Re: Let's talk about the elephant in the room - the Linux kernel's inability to gracefully handle low memory pressure
From: ndrw
Date: Sat Aug 10 2019 - 08:34:15 EST
On 09/08/2019 11:50, Michal Hocko wrote:
We try to protect low amount of cache. Have a look at get_scan_count
function. But the exact amount of the cache to be protected is really
hard to know wihtout a crystal ball or understanding of the workload.
The kernel doesn't have neither of the two.
Thank you. I'm familiarizing myself with the code. Is there anyone I
could discuss some details with? I don't want to create too much noise here.
For example, are file pages created by mmaping files and are anon page
exclusively allocated on heap (RW data)? If so, where do "streaming IO"
pages belong to?
We have been thinking about this problem for a long time and couldn't
come up with anything much better than we have now. PSI is the most recent
improvement in that area. If you have better ideas then patches are
always welcome.
In general, I found there are very few user accessible knobs for
adjusting caching, especially in the pre-OOM phase. On the other hand,
swapping, dirty page caching, have many options or can even be disabled
completely.
For example, I would like to try disabling/limiting eviction of some/all
file pages (for example exec pages) akin to disabling swapping, but
there is no such mechanism. Yes, there would likely be problems with
large RO mmapped files that would need to be addressed, but in many
applications users would be interested in having such options.
Adjusting how aggressive/conservative the system should be with the OOM
killer also falls into this category.
[OOM killer accuracy]
That is a completely orthogonal problem, I am afraid. So far we have
been discussing _when_ to trigger OOM killer. This is _who_ to kill. I
haven't heard any recent examples that the victim selection would be way
off and killing something obviously incorrect.

_RECORDED INFORMATION_:
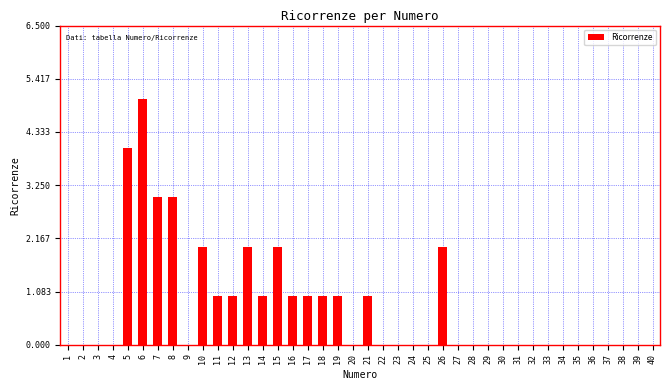

What is the greatest value displayed?

5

_TASK GOAL_: List each all-capital abbreviation that appears in the post about low memory pressure above, once each, in order of first appearance.

_RESPONSE FOR THIS EXERCISE_: EST, RW, IO, PSI, OOM, RO